■ Problem requirements
Retype each line below without a single alteration.

[Source records]
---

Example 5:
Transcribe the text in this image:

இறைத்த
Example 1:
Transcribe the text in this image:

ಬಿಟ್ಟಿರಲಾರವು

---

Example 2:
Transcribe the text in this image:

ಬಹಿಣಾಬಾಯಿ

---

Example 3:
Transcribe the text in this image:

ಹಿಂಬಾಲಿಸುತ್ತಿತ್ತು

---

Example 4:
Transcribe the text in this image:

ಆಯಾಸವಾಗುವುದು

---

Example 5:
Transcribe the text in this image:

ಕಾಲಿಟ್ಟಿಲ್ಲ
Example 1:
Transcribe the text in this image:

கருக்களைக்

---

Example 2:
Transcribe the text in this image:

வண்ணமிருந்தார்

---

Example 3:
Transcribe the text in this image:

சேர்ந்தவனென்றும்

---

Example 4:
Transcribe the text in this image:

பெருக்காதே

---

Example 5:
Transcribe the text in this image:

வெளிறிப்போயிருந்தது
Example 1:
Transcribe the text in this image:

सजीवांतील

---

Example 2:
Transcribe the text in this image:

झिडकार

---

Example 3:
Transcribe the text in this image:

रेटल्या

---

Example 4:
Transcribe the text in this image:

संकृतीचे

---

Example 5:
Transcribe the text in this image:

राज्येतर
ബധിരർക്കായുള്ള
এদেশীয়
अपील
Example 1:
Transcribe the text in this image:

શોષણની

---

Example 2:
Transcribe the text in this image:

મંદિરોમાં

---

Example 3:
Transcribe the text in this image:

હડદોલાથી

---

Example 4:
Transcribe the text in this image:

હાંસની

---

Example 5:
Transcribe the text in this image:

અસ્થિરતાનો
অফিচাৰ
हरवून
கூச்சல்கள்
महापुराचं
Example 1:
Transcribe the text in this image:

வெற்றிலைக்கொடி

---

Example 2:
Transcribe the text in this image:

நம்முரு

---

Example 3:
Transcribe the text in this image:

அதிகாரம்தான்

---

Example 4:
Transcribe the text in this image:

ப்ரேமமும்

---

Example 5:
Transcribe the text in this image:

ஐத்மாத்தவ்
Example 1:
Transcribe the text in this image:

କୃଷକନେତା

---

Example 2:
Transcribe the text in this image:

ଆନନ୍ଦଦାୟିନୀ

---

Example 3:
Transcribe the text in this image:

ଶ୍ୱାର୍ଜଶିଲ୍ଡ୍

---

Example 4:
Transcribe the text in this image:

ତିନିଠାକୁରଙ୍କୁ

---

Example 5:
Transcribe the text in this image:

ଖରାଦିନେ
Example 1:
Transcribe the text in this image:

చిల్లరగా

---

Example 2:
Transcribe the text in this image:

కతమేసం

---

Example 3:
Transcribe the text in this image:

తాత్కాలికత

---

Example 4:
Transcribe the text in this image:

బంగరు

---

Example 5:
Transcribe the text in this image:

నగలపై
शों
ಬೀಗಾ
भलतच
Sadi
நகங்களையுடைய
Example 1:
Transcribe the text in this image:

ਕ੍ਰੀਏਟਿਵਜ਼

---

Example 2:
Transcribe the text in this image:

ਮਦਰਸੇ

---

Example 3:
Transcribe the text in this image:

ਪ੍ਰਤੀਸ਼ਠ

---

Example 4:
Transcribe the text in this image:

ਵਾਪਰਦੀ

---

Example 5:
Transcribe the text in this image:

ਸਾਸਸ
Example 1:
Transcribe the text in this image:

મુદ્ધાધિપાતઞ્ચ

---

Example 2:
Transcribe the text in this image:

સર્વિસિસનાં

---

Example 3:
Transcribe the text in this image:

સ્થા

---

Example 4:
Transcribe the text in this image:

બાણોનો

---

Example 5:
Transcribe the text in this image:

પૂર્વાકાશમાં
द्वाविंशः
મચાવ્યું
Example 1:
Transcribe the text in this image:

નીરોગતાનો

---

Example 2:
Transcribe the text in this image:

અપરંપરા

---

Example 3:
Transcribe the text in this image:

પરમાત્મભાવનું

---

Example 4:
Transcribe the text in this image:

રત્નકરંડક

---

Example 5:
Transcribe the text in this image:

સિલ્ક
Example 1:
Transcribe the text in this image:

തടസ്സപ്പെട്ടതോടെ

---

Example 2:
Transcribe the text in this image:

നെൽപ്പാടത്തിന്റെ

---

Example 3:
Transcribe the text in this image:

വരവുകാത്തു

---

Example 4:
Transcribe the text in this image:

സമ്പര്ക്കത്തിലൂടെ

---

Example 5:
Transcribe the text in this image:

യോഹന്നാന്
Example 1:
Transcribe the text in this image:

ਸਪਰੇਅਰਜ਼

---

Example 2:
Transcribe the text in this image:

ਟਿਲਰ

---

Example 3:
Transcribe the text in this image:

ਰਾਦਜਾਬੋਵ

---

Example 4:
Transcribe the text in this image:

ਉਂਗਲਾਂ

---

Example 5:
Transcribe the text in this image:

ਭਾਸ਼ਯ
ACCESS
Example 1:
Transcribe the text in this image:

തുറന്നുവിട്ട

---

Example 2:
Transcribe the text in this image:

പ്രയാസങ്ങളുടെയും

■ Response
---

Example 5:
Transcribe the text in this image:

இறைத்த
Example 1:
Transcribe the text in this image:

ಬಿಟ್ಟಿರಲಾರವು

---

Example 2:
Transcribe the text in this image:

ಬಹಿಣಾಬಾಯಿ

---

Example 3:
Transcribe the text in this image:

ಹಿಂಬಾಲಿಸುತ್ತಿತ್ತು

---

Example 4:
Transcribe the text in this image:

ಆಯಾಸವಾಗುವುದು

---

Example 5:
Transcribe the text in this image:

ಕಾಲಿಟ್ಟಿಲ್ಲ
Example 1:
Transcribe the text in this image:

கருக்களைக்

---

Example 2:
Transcribe the text in this image:

வண்ணமிருந்தார்

---

Example 3:
Transcribe the text in this image:

சேர்ந்தவனென்றும்

---

Example 4:
Transcribe the text in this image:

பெருக்காதே

---

Example 5:
Transcribe the text in this image:

வெளிறிப்போயிருந்தது
Example 1:
Transcribe the text in this image:

सजीवांतील

---

Example 2:
Transcribe the text in this image:

झिडकार

---

Example 3:
Transcribe the text in this image:

रेटल्या

---

Example 4:
Transcribe the text in this image:

संकृतीचे

---

Example 5:
Transcribe the text in this image:

राज्येतर
ബധിരർക്കായുള്ള
এদেশীয়
अपील
Example 1:
Transcribe the text in this image:

શોષણની

---

Example 2:
Transcribe the text in this image:

મંદિરોમાં

---

Example 3:
Transcribe the text in this image:

હડદોલાથી

---

Example 4:
Transcribe the text in this image:

હાંસની

---

Example 5:
Transcribe the text in this image:

અસ્થિરતાનો
অফিচাৰ
हरवून
கூச்சல்கள்
महापुराचं
Example 1:
Transcribe the text in this image:

வெற்றிலைக்கொடி

---

Example 2:
Transcribe the text in this image:

நம்முரு

---

Example 3:
Transcribe the text in this image:

அதிகாரம்தான்

---

Example 4:
Transcribe the text in this image:

ப்ரேமமும்

---

Example 5:
Transcribe the text in this image:

ஐத்மாத்தவ்
Example 1:
Transcribe the text in this image:

କୃଷକନେତା

---

Example 2:
Transcribe the text in this image:

ଆନନ୍ଦଦାୟିନୀ

---

Example 3:
Transcribe the text in this image:

ଶ୍ୱାର୍ଜଶିଲ୍ଡ୍

---

Example 4:
Transcribe the text in this image:

ତିନିଠାକୁରଙ୍କୁ

---

Example 5:
Transcribe the text in this image:

ଖରାଦିନେ
Example 1:
Transcribe the text in this image:

చిల్లరగా

---

Example 2:
Transcribe the text in this image:

కతమేసం

---

Example 3:
Transcribe the text in this image:

తాత్కాలికత

---

Example 4:
Transcribe the text in this image:

బంగరు

---

Example 5:
Transcribe the text in this image:

నగలపై
शों
ಬೀಗಾ
भलतच
Sadi
நகங்களையுடைய
Example 1:
Transcribe the text in this image:

ਕ੍ਰੀਏਟਿਵਜ਼

---

Example 2:
Transcribe the text in this image:

ਮਦਰਸੇ

---

Example 3:
Transcribe the text in this image:

ਪ੍ਰਤੀਸ਼ਠ

---

Example 4:
Transcribe the text in this image:

ਵਾਪਰਦੀ

---

Example 5:
Transcribe the text in this image:

ਸਾਸਸ
Example 1:
Transcribe the text in this image:

મુદ્ધાધિપાતઞ્ચ

---

Example 2:
Transcribe the text in this image:

સર્વિસિસનાં

---

Example 3:
Transcribe the text in this image:

સ્થા

---

Example 4:
Transcribe the text in this image:

બાણોનો

---

Example 5:
Transcribe the text in this image:

પૂર્વાકાશમાં
द्वाविंशः
મચાવ્યું
Example 1:
Transcribe the text in this image:

નીરોગતાનો

---

Example 2:
Transcribe the text in this image:

અપરંપરા

---

Example 3:
Transcribe the text in this image:

પરમાત્મભાવનું

---

Example 4:
Transcribe the text in this image:

રત્નકરંડક

---

Example 5:
Transcribe the text in this image:

સિલ્ક
Example 1:
Transcribe the text in this image:

തടസ്സപ്പെട്ടതോടെ

---

Example 2:
Transcribe the text in this image:

നെൽപ്പാടത്തിന്റെ

---

Example 3:
Transcribe the text in this image:

വരവുകാത്തു

---

Example 4:
Transcribe the text in this image:

സമ്പര്ക്കത്തിലൂടെ

---

Example 5:
Transcribe the text in this image:

യോഹന്നാന്
Example 1:
Transcribe the text in this image:

ਸਪਰੇਅਰਜ਼

---

Example 2:
Transcribe the text in this image:

ਟਿਲਰ

---

Example 3:
Transcribe the text in this image:

ਰਾਦਜਾਬੋਵ

---

Example 4:
Transcribe the text in this image:

ਉਂਗਲਾਂ

---

Example 5:
Transcribe the text in this image:

ਭਾਸ਼ਯ
ACCESS
Example 1:
Transcribe the text in this image:

തുറന്നുവിട്ട

---

Example 2:
Transcribe the text in this image:

പ്രയാസങ്ങളുടെയും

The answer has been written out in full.